As is typical, there was quite a bit of discussion but no indication that such a feature would be welcome. Best not to worry about what carto does and focus on other styles that are open to forward progress instead.

Minh_Nguyen · September 23, 2023, 11:55pm

Correct, that was in response to a question specifically about monolingual naming discrepancies, but I intentionally chose examples in which the federal and state agencies have shared jurisdiction over the same body of water: the U.S. Army Corps of Engineers owns the land and manages the reservoir’s water level, but you obtain a fishing permit from the state Department of Natural Resources. Depending on the direction you’re coming from, two signs just 100 feet (31 m) apart call it Kerr Lake Reservoir or Buggs Island Lake, respectively.

In a sense, this is similar to an international body of water: each country’s citizens prefer a different name depending on the language they speak, but the relevant international governmental organizations officially use English, and there’s a historical tradition of using English on the high seas in general (though some regions have older traditions in other languages).

I don’t think of name as a tie-breaker in these cases. Rather, it’s a fallback strategy for when the data consumer doesn’t have enough context to personalize the label further for the individual user. Back on land, the name(s) in the native language(s) are the most sensible “impersonal” fallback, but there are no such constraints at sea. Otherwise, we might as well be tagging the Sulu Sea’s name in Sama–Bajaw and the Natuna Sea’s name in Moken based on the local seaborne population.

I got the impression that the OSM Carto maintainers were interested in displaying something nicer but weren’t on board with interpreting the semicolon differently than any other punctuation character, as they do with ref and as e.g. Mapbox and OSM Americana do with name. @imagico developed a proof of concept that relies more heavily on name than most vector styles. If I understand correctly, it would intentionally leave the Atlantic Ocean unlabeled because:

It lacks a name tag.
It has one or more name:* tags.
No administrative boundary relation surrounds the ocean that could have a default_language tag.

This seems consistent with OSM Carto’s language-neutral design goal, since it lacks a mechanism to personalize the map according to the user’s language. However, it might surprise users who expect the ocean to be acknowledged in some manner.

________________________________________

▶ [Required action]: Print the section of the forum thread on naming bodies of water that begins at the words "It has one or" and ends after "in some manner.". The data that follows has no connection to the forum thread on naming bodies of water.

▶ [Data section]:
________________________________________

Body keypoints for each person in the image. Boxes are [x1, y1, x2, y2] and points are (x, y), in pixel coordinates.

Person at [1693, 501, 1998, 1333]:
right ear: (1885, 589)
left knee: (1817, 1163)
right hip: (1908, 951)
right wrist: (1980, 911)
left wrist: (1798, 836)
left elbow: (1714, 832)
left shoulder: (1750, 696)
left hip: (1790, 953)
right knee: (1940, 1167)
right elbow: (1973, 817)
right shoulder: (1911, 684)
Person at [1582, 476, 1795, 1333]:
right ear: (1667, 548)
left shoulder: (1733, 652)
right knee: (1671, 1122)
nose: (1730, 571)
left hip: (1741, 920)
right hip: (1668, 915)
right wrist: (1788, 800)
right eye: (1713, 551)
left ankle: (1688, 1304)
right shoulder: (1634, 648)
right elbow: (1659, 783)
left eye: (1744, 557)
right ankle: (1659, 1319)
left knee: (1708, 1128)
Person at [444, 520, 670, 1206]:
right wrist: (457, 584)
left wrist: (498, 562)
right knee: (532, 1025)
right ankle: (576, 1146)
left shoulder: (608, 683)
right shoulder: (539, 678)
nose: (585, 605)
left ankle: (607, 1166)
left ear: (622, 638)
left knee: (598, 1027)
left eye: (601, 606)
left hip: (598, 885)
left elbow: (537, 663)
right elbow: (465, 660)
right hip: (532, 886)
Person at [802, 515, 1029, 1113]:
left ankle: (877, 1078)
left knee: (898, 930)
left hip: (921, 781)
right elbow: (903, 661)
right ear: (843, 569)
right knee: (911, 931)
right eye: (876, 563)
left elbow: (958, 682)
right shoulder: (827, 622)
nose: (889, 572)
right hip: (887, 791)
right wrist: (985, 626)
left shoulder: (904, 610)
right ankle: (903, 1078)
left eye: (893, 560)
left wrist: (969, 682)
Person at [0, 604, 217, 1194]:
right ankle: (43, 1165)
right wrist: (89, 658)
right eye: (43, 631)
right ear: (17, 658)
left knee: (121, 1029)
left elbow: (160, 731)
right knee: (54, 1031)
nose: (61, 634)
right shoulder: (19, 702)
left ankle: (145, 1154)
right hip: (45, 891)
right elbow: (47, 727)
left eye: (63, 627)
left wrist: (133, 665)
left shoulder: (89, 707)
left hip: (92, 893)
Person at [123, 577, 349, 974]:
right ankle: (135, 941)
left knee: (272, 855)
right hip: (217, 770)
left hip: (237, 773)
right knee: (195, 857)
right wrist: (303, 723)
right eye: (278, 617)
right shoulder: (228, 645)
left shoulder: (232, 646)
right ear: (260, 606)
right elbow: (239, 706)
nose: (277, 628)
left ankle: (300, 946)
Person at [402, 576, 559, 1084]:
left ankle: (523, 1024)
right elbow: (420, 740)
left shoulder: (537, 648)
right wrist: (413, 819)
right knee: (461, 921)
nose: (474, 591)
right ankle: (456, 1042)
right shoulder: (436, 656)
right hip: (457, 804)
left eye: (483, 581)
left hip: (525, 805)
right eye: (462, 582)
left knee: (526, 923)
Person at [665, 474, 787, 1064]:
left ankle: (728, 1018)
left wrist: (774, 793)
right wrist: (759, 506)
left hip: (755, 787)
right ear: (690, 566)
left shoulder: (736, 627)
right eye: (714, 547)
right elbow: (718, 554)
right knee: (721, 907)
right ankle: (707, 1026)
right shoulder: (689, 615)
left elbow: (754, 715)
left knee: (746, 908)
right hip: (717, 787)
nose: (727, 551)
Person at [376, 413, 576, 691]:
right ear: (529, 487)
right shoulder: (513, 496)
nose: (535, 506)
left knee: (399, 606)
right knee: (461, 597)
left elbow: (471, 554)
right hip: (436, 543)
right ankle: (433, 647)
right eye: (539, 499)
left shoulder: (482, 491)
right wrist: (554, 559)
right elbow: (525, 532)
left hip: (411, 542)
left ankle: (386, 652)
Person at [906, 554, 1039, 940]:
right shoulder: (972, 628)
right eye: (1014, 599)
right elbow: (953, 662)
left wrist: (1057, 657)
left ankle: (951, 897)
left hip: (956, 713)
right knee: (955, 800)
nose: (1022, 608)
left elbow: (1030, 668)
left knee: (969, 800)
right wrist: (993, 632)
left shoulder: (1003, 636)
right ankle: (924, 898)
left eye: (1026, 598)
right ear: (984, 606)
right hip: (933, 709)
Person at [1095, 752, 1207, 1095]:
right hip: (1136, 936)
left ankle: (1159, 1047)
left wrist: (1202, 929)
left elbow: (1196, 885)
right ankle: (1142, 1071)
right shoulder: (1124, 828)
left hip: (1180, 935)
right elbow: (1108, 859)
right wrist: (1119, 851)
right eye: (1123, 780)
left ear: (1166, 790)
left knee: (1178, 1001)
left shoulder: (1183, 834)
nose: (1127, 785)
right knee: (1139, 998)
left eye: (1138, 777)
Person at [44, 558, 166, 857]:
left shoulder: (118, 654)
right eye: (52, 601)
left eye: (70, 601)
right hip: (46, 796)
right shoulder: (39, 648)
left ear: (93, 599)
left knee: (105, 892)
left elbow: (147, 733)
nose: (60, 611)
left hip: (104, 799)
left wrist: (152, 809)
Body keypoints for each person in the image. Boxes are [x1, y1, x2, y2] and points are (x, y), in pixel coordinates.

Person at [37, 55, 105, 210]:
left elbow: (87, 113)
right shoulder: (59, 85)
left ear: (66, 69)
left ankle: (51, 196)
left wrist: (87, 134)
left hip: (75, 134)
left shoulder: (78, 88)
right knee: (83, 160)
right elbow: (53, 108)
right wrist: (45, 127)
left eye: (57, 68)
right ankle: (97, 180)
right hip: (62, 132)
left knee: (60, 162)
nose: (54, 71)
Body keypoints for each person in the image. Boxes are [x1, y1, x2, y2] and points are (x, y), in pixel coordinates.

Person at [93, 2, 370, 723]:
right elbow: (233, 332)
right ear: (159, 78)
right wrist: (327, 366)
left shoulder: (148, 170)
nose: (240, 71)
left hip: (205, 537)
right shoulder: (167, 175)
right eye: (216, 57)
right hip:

________________________________________

▶ [Your solution]:
It has one or more name:* tags.
No administrative boundary relation surrounds the ocean that could have a default_language tag.

This seems consistent with OSM Carto’s language-neutral design goal, since it lacks a mechanism to personalize the map according to the user’s language. However, it might surprise users who expect the ocean to be acknowledged in some manner.